#### [DIRECTIONS]
What follows is a set of records. Copy them exactly and leave out the images.

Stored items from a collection
########
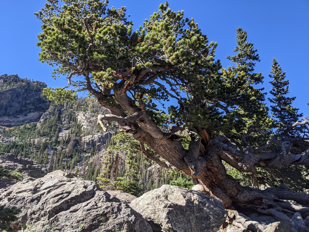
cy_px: 116
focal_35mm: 27
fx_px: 241
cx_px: 154
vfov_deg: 51.3
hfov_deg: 65.3
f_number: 1.8
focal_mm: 4.44
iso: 51
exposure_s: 1/1381
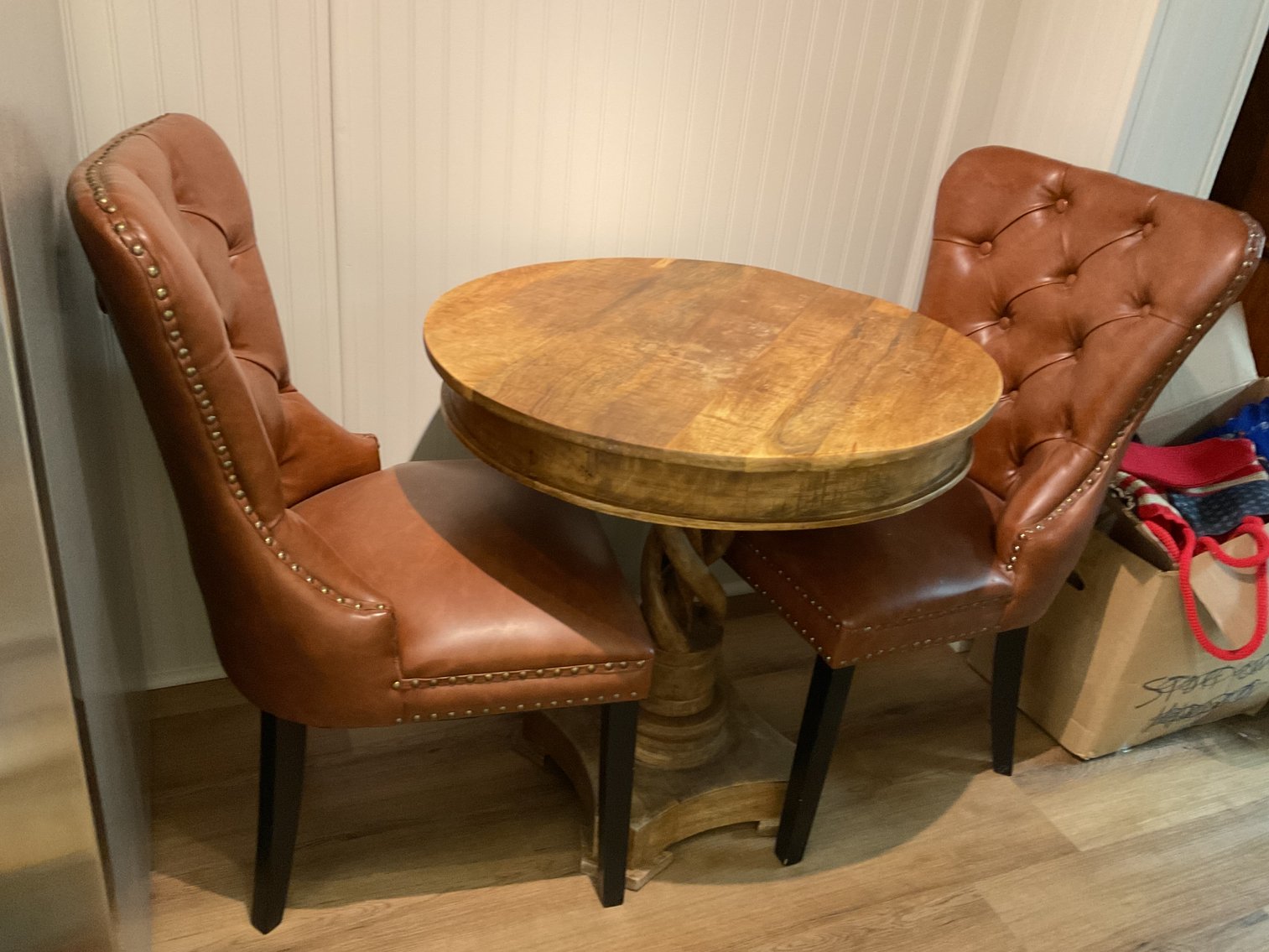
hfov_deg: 61.7
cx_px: 634
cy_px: 476
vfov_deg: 48.2
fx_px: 1063
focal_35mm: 29
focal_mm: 3
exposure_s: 1/40
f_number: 1.8
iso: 200
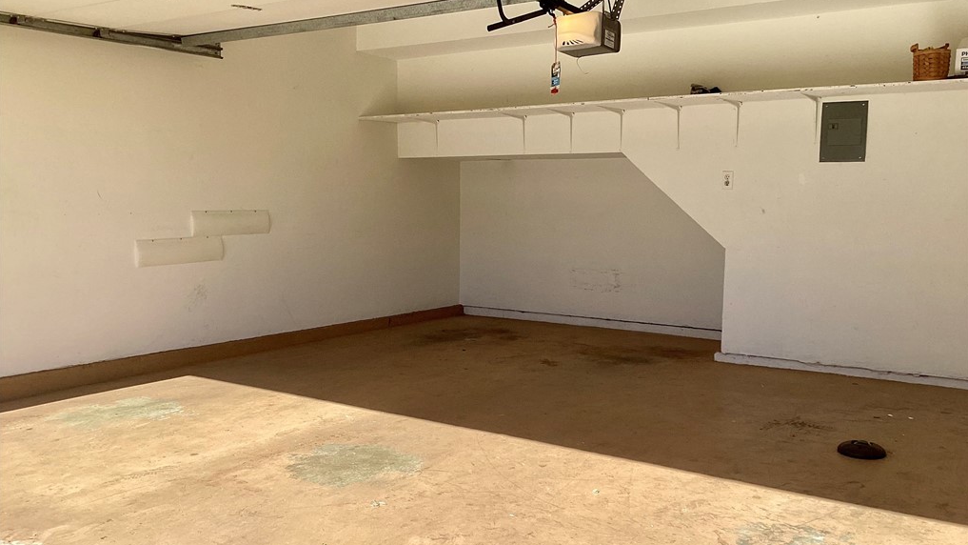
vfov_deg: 34.6
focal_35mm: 34
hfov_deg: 58.0
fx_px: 873
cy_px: 299
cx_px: 485
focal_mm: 3.3
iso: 25
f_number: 2.4
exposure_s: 1/721
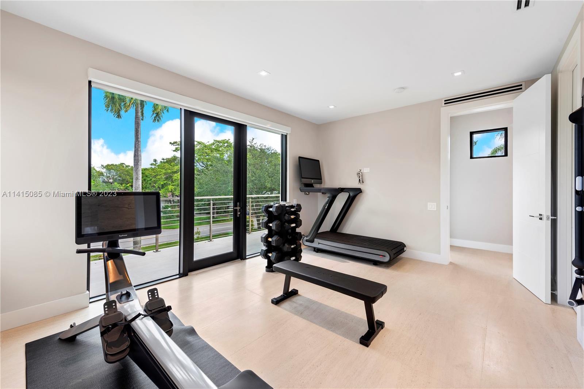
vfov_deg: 81.2
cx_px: 292
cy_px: 194
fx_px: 227
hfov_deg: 104.2
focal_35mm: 14
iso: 100
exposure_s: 1/15
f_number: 8
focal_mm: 14
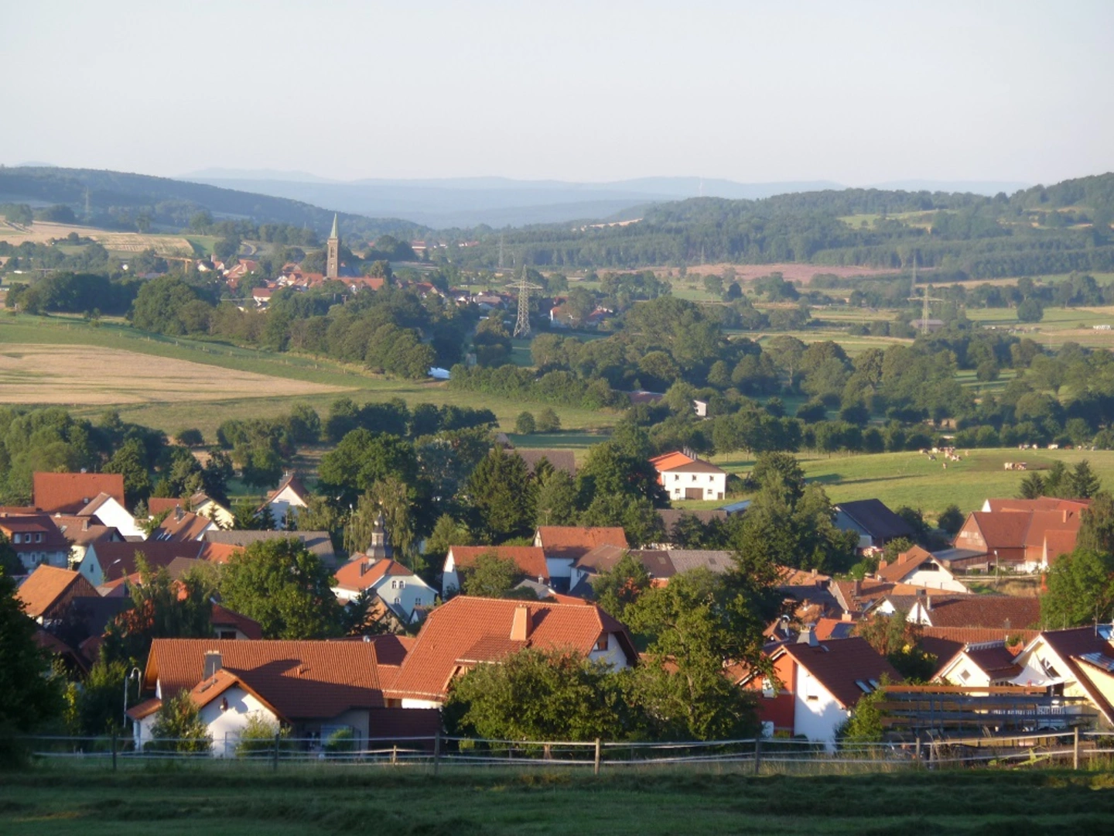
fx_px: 6308
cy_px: 418
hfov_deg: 10.1
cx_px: 557
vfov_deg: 7.6
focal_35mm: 196
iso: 80
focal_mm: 32.1
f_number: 4.5
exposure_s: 1/100
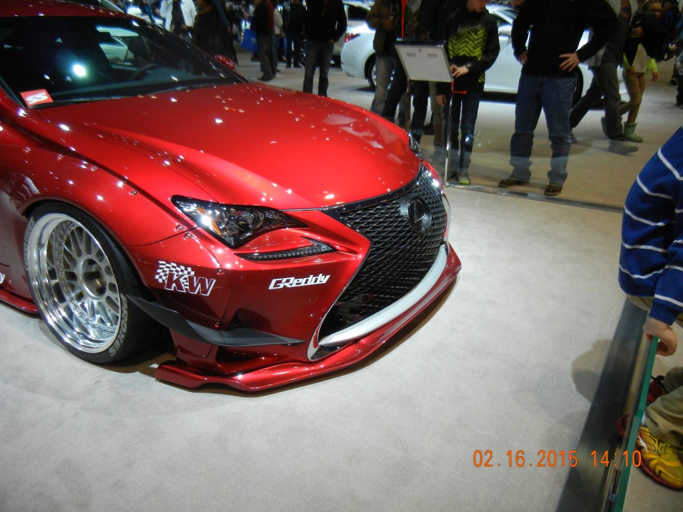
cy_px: 256
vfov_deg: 46.8
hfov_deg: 60.0
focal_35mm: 30
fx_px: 592
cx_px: 342
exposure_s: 1/250
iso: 454
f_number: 3.5
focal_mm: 5.4
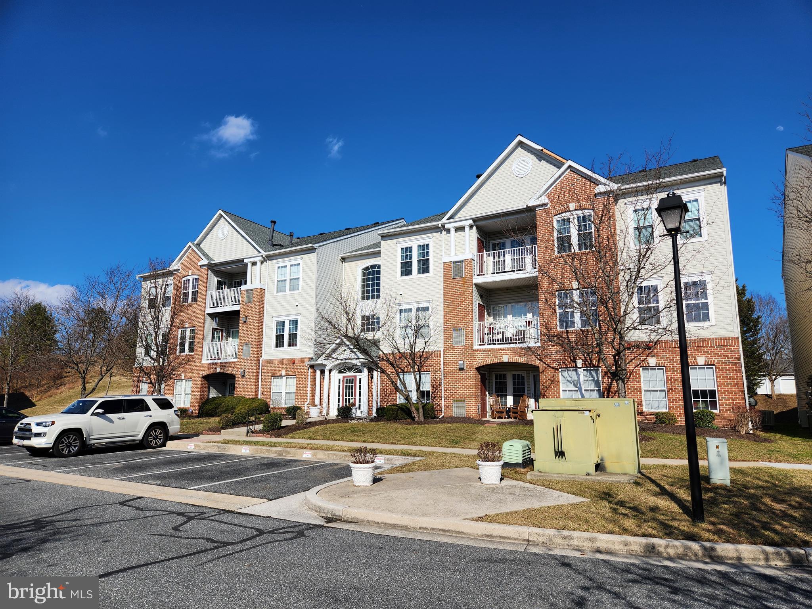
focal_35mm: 23
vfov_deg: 58.9
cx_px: 406
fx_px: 540
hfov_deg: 73.9
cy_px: 304
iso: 20
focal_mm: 5.4
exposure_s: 1/2782
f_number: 1.8
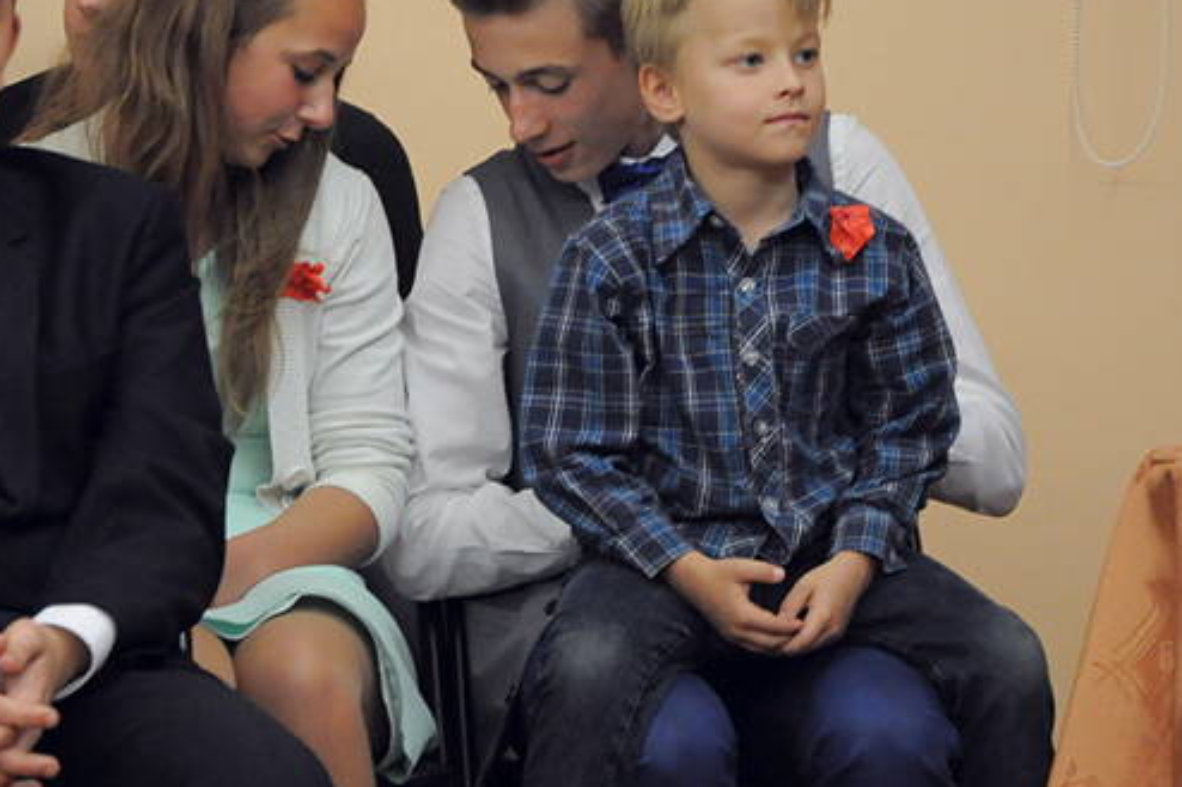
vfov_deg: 5.1
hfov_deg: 7.6
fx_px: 8890
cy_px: 303
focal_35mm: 271
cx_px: 392
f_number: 5.6
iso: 2500
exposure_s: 1/80
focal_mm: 105
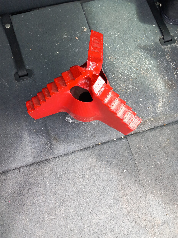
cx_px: 89
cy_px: 119
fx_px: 185
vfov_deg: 65.3
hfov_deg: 51.4
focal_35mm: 27
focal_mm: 4
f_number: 1.8
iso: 64
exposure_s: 1/60
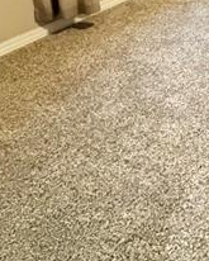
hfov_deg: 21.6
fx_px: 394
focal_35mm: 51
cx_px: 356
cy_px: -106
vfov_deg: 27.9
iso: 1250
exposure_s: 1/40
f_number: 2.2
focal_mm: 2.22
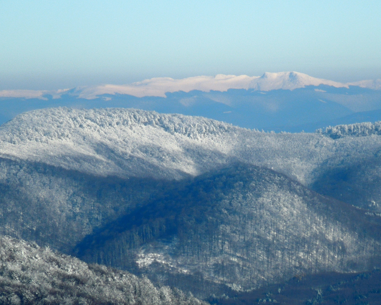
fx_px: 4590
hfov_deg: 4.8
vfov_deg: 3.8
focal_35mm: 407
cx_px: 230
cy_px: 142
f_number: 5.1
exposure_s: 1/800
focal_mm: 43.4
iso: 100
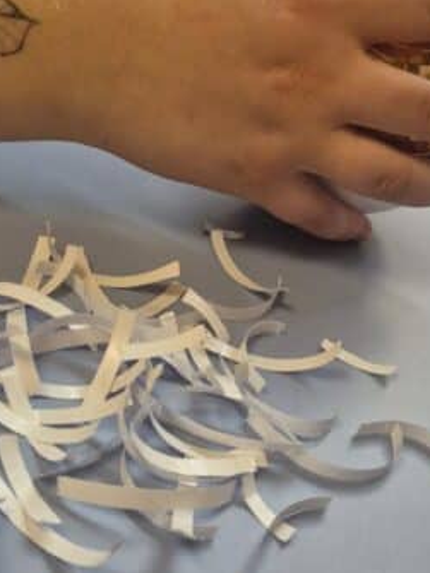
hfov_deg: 26.5
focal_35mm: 55
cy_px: 214
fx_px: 912
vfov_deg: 34.8
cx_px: 255
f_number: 1.8
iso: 800
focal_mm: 5.4
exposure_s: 1/100
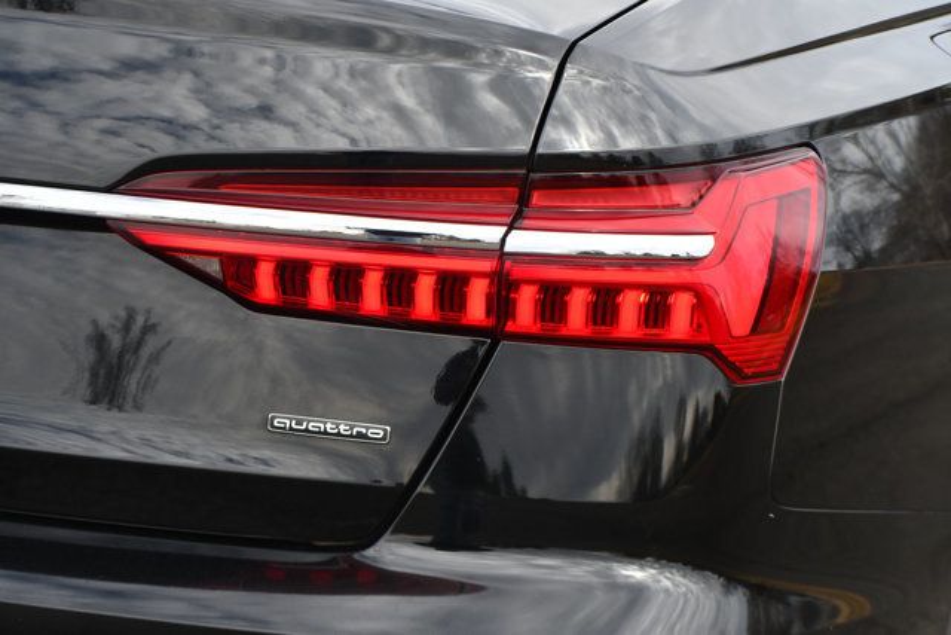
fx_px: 3355
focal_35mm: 127
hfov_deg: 16.1
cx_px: 476
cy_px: 318
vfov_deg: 10.8
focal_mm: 85
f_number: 7.1
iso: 200
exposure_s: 1/250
########
#### [RESPONSE]
cy_px: 116
focal_35mm: 27
fx_px: 241
cx_px: 154
vfov_deg: 51.3
hfov_deg: 65.3
f_number: 1.8
focal_mm: 4.44
iso: 51
exposure_s: 1/1381
hfov_deg: 61.7
cx_px: 634
cy_px: 476
vfov_deg: 48.2
fx_px: 1063
focal_35mm: 29
focal_mm: 3
exposure_s: 1/40
f_number: 1.8
iso: 200
vfov_deg: 34.6
focal_35mm: 34
hfov_deg: 58.0
fx_px: 873
cy_px: 299
cx_px: 485
focal_mm: 3.3
iso: 25
f_number: 2.4
exposure_s: 1/721
vfov_deg: 81.2
cx_px: 292
cy_px: 194
fx_px: 227
hfov_deg: 104.2
focal_35mm: 14
iso: 100
exposure_s: 1/15
f_number: 8
focal_mm: 14
fx_px: 6308
cy_px: 418
hfov_deg: 10.1
cx_px: 557
vfov_deg: 7.6
focal_35mm: 196
iso: 80
focal_mm: 32.1
f_number: 4.5
exposure_s: 1/100
cy_px: 256
vfov_deg: 46.8
hfov_deg: 60.0
focal_35mm: 30
fx_px: 592
cx_px: 342
exposure_s: 1/250
iso: 454
f_number: 3.5
focal_mm: 5.4
focal_35mm: 23
vfov_deg: 58.9
cx_px: 406
fx_px: 540
hfov_deg: 73.9
cy_px: 304
iso: 20
focal_mm: 5.4
exposure_s: 1/2782
f_number: 1.8
vfov_deg: 5.1
hfov_deg: 7.6
fx_px: 8890
cy_px: 303
focal_35mm: 271
cx_px: 392
f_number: 5.6
iso: 2500
exposure_s: 1/80
focal_mm: 105
cx_px: 89
cy_px: 119
fx_px: 185
vfov_deg: 65.3
hfov_deg: 51.4
focal_35mm: 27
focal_mm: 4
f_number: 1.8
iso: 64
exposure_s: 1/60
hfov_deg: 21.6
fx_px: 394
focal_35mm: 51
cx_px: 356
cy_px: -106
vfov_deg: 27.9
iso: 1250
exposure_s: 1/40
f_number: 2.2
focal_mm: 2.22
fx_px: 4590
hfov_deg: 4.8
vfov_deg: 3.8
focal_35mm: 407
cx_px: 230
cy_px: 142
f_number: 5.1
exposure_s: 1/800
focal_mm: 43.4
iso: 100
hfov_deg: 26.5
focal_35mm: 55
cy_px: 214
fx_px: 912
vfov_deg: 34.8
cx_px: 255
f_number: 1.8
iso: 800
focal_mm: 5.4
exposure_s: 1/100
fx_px: 3355
focal_35mm: 127
hfov_deg: 16.1
cx_px: 476
cy_px: 318
vfov_deg: 10.8
focal_mm: 85
f_number: 7.1
iso: 200
exposure_s: 1/250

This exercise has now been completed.